Inoltre, il latte contiene la caseina, una proteina nobile impiegata industrialmente come colla universale alla quale l’organismo reagisce come nei confronti di un allergene e, dunque, producendo anticorpi, istamina e muco. Non dimentichiamo, poi, che nel latte di mucca vi sono numerosi residui: antibiotici, leucociti (ossia pus diluito), pesticidi, antiparassitari, ormoni, germi patogeni, scorie OGM, metalli pesanti, ecc.
L’impoverimento fisiologico della struttura scheletrica oltre una certa età non può essere contrastato con l’apporto di calcio derivante dal latte in quanto l’assorbimento di quest’ultimo viene bloccato (per meccanismo competitivo) dal fosforo largamente contenuto nel latte stesso. Il latte è, poi, in aggiunta agli altri alimenti di origine animale, altamente acidificante, ossia in grado di creare un ambiente acido e di abbassare, dunque il valore del Ph neutro ed il calcio abbisogna, al contrario, di un habitat alcalino per poter essere assimilato.

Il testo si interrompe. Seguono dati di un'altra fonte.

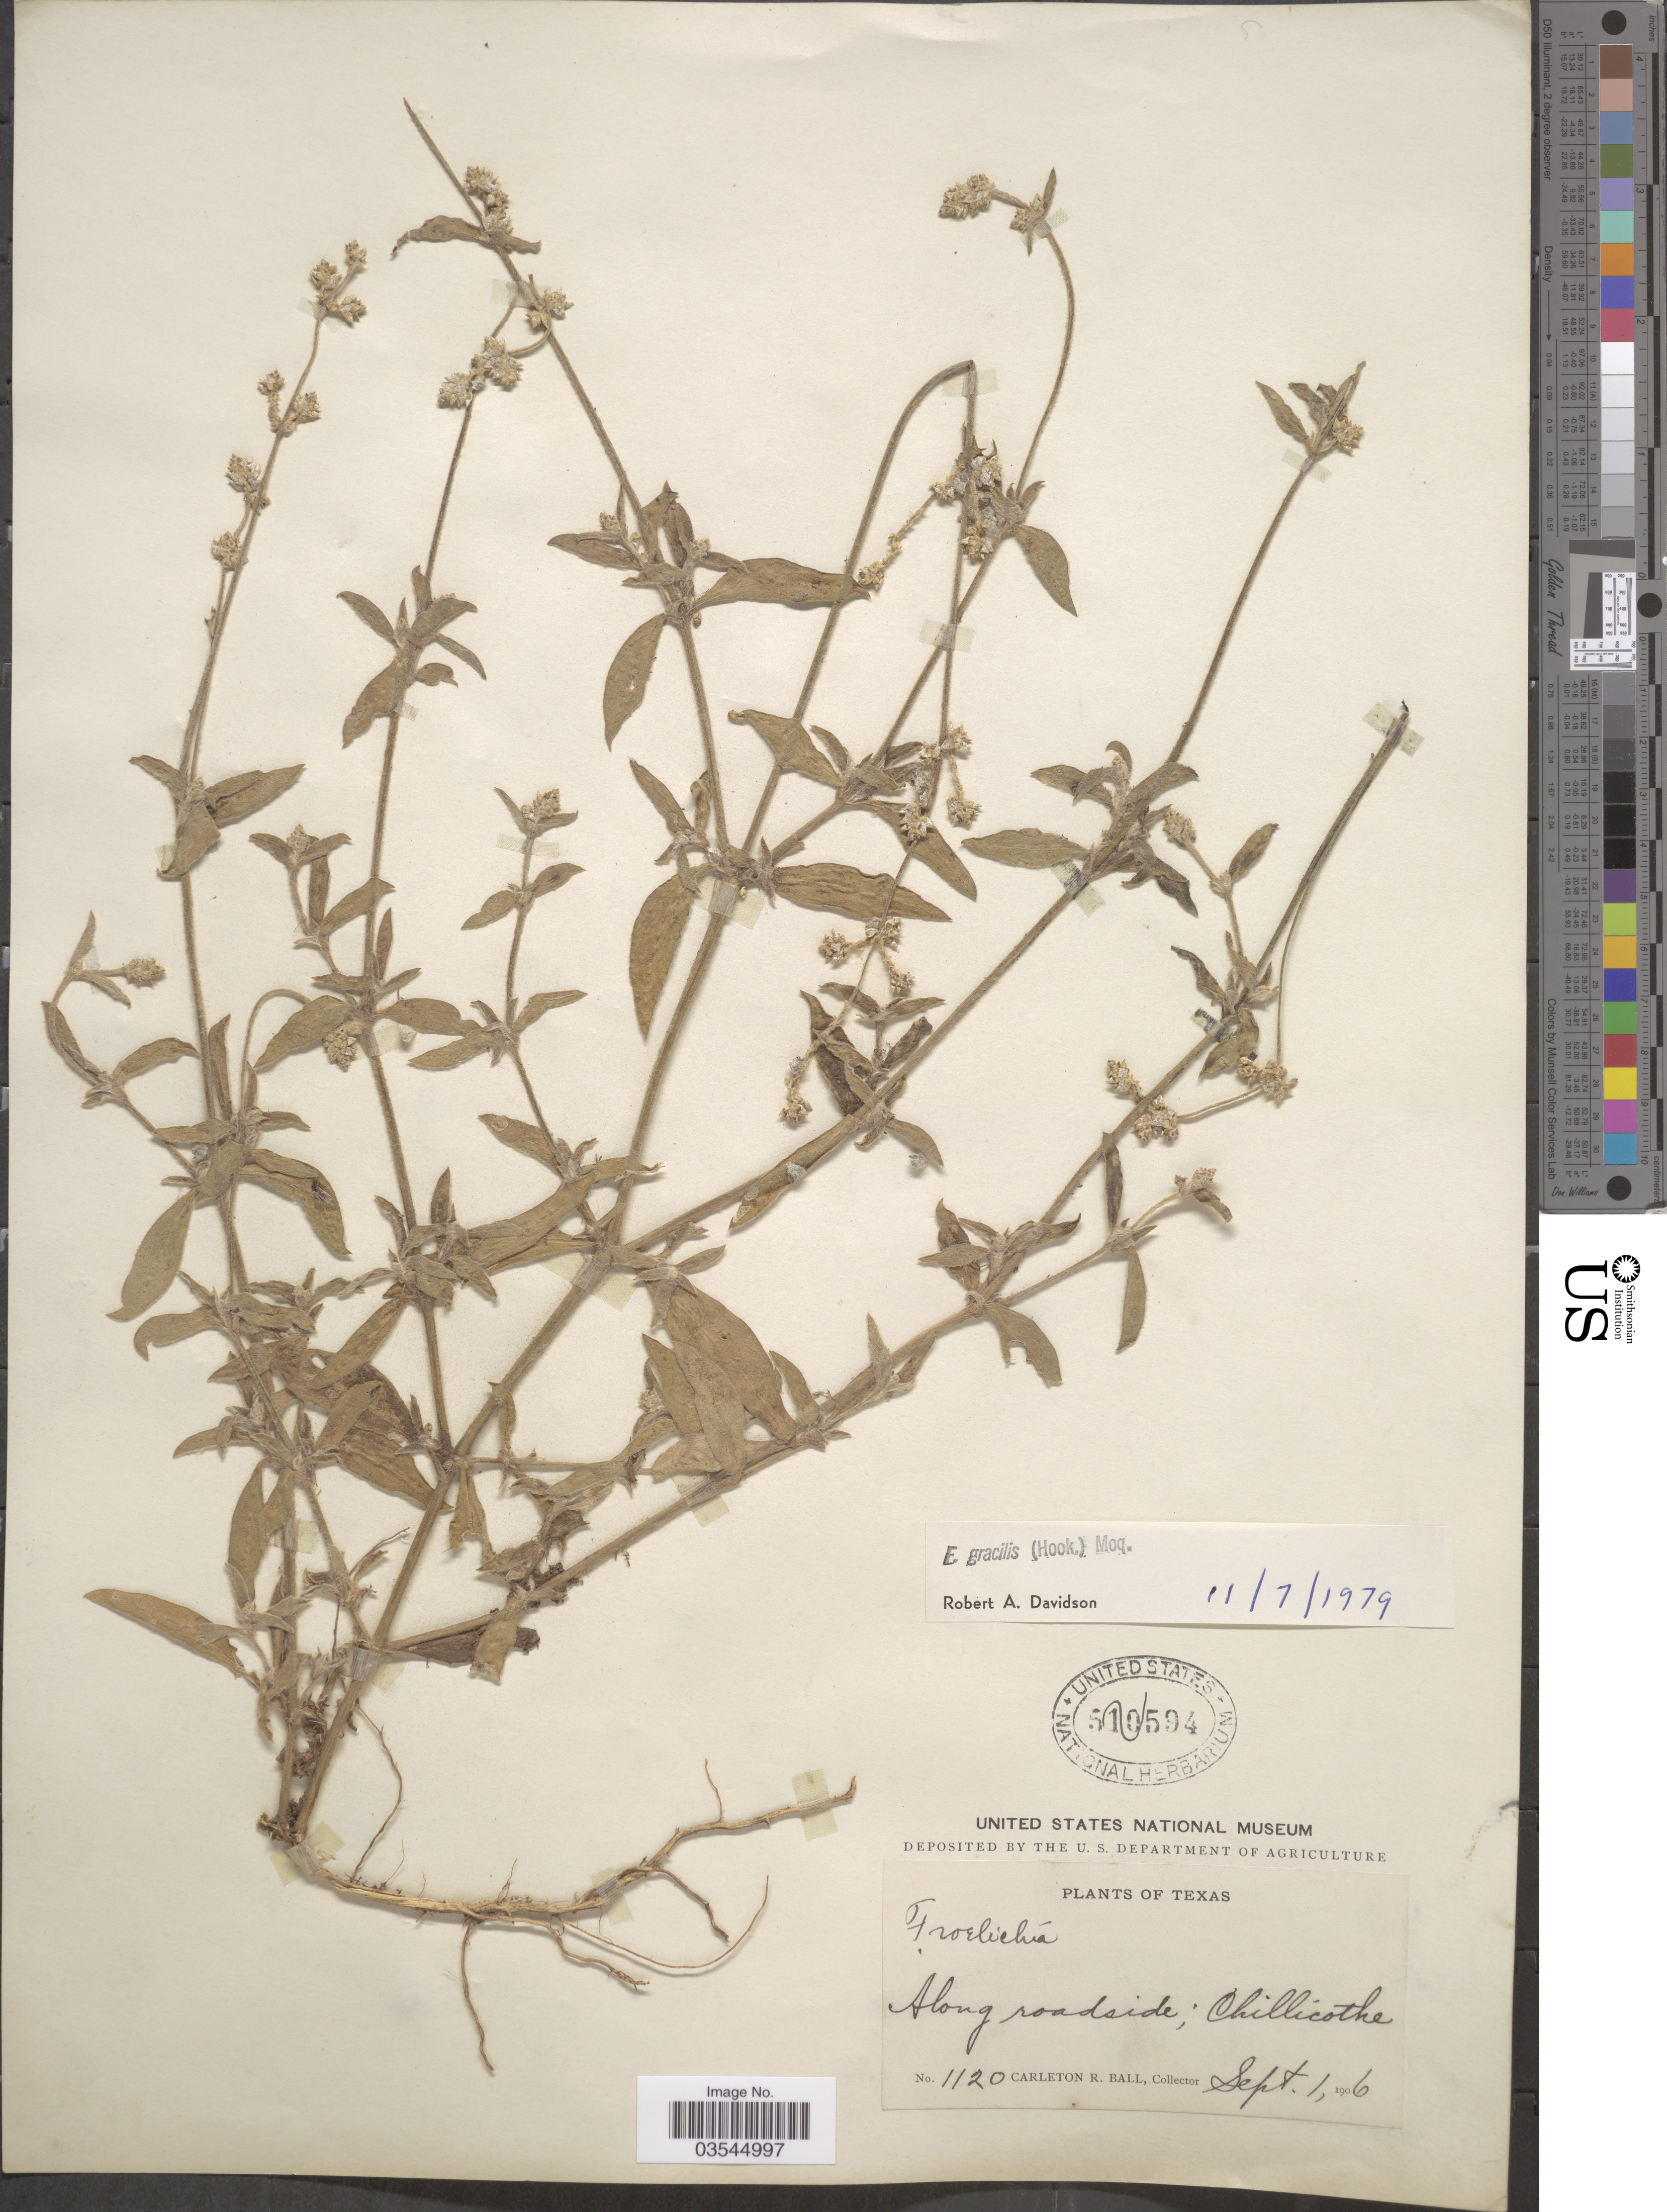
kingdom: Plantae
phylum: Tracheophyta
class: Magnoliopsida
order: Caryophyllales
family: Amaranthaceae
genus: Froelichia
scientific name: Froelichia gracilis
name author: (Hook.) Moq.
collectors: C. R. Ball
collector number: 1120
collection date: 1906-09-01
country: United States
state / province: Texas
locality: Chillicothe.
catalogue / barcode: US 501594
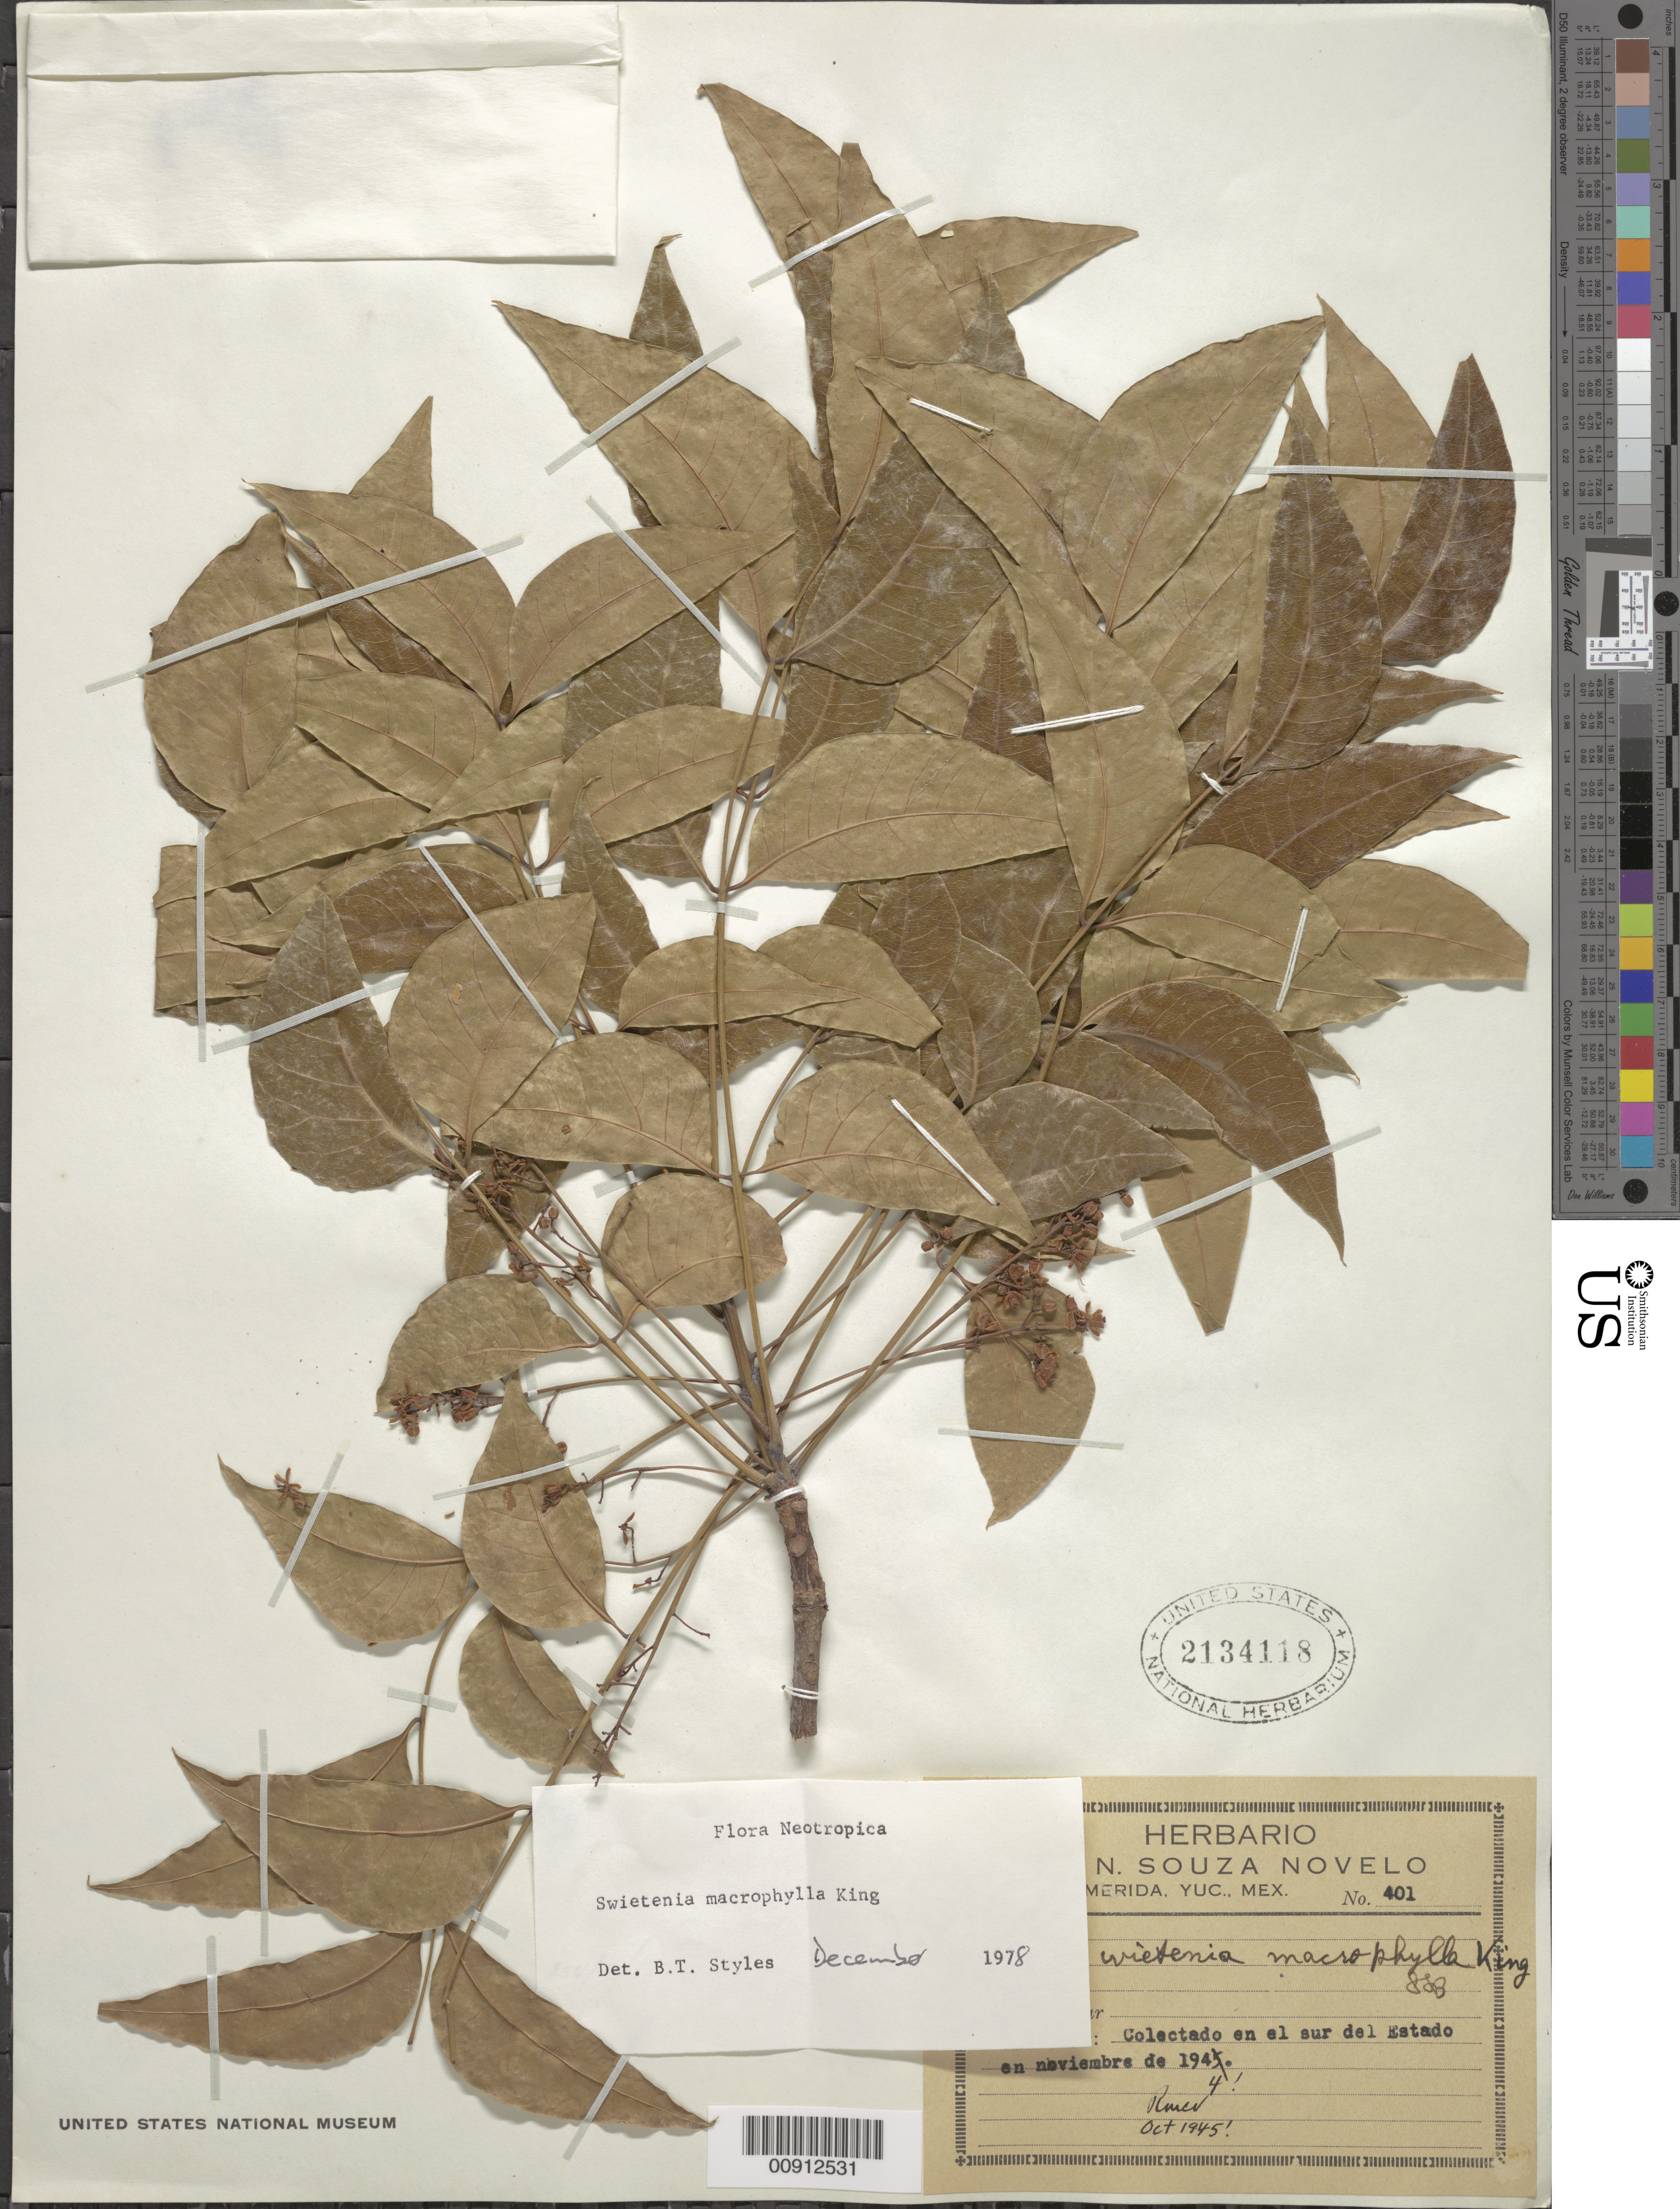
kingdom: Plantae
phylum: Tracheophyta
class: Magnoliopsida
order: Sapindales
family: Meliaceae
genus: Swietenia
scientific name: Swietenia macrophylla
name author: King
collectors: N. Souza Novelo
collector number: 401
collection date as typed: Nov 1944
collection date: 1944-11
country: Mexico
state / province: Yucatán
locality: En el sur del Estado de Yucatán.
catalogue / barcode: US 2134118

Quando si crea un ambiente acido i normali processi di tamponamento dell’acidità, se vi una presenza eccessiva di calcio, non operano a pieno regime, e dunque, l’organismo per poter ostacolare l’acidosi preleva minerali dalle riserve presenti nelle ossa e nei muscoli.
Ecco perché l’osteoporosi non è la conseguenza di una carenza di calcio nelle ossa ma, piuttosto, di uno scorretto regime alimentare; sarebbe opportuno dunque, ridurre il consumo di proteine animali a favore di una dieta ricca di alimenti vegetali con alto contenuto di calcio.